==== Available data ====

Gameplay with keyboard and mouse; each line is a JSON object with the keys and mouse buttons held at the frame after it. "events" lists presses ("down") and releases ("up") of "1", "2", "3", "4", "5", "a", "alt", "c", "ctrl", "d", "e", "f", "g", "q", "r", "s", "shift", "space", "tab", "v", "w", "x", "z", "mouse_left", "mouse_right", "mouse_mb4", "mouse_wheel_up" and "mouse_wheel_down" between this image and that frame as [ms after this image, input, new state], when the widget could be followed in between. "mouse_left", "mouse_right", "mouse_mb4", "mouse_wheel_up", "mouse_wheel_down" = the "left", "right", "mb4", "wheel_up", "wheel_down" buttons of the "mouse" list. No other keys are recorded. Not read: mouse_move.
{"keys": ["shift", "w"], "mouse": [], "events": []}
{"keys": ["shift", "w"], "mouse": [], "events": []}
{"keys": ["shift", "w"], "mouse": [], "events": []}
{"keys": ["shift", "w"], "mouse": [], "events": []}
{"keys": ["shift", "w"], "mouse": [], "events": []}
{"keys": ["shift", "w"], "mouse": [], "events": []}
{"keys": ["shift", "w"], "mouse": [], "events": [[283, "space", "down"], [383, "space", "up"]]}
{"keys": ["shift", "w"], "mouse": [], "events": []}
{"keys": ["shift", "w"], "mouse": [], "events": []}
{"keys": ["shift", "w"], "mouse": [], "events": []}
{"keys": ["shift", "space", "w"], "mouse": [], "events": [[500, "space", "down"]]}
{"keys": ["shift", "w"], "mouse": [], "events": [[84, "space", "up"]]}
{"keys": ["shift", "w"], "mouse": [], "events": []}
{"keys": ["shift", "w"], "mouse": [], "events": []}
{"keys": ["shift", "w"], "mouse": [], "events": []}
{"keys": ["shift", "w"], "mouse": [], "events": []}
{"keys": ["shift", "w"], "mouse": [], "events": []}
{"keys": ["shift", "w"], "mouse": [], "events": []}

====

- Try it: Output the full listing exactly as it stands.

- Written solution:
Gameplay with keyboard and mouse; each line is a JSON object with the keys and mouse buttons held at the frame after it. "events" lists presses ("down") and releases ("up") of "1", "2", "3", "4", "5", "a", "alt", "c", "ctrl", "d", "e", "f", "g", "q", "r", "s", "shift", "space", "tab", "v", "w", "x", "z", "mouse_left", "mouse_right", "mouse_mb4", "mouse_wheel_up" and "mouse_wheel_down" between this image and that frame as [ms after this image, input, new state], when the widget could be followed in between. "mouse_left", "mouse_right", "mouse_mb4", "mouse_wheel_up", "mouse_wheel_down" = the "left", "right", "mb4", "wheel_up", "wheel_down" buttons of the "mouse" list. No other keys are recorded. Not read: mouse_move.
{"keys": ["shift", "w"], "mouse": [], "events": []}
{"keys": ["shift", "w"], "mouse": [], "events": []}
{"keys": ["shift", "w"], "mouse": [], "events": []}
{"keys": ["shift", "w"], "mouse": [], "events": []}
{"keys": ["shift", "w"], "mouse": [], "events": []}
{"keys": ["shift", "w"], "mouse": [], "events": []}
{"keys": ["shift", "w"], "mouse": [], "events": [[283, "space", "down"], [383, "space", "up"]]}
{"keys": ["shift", "w"], "mouse": [], "events": []}
{"keys": ["shift", "w"], "mouse": [], "events": []}
{"keys": ["shift", "w"], "mouse": [], "events": []}
{"keys": ["shift", "space", "w"], "mouse": [], "events": [[500, "space", "down"]]}
{"keys": ["shift", "w"], "mouse": [], "events": [[84, "space", "up"]]}
{"keys": ["shift", "w"], "mouse": [], "events": []}
{"keys": ["shift", "w"], "mouse": [], "events": []}
{"keys": ["shift", "w"], "mouse": [], "events": []}
{"keys": ["shift", "w"], "mouse": [], "events": []}
{"keys": ["shift", "w"], "mouse": [], "events": []}
{"keys": ["shift", "w"], "mouse": [], "events": []}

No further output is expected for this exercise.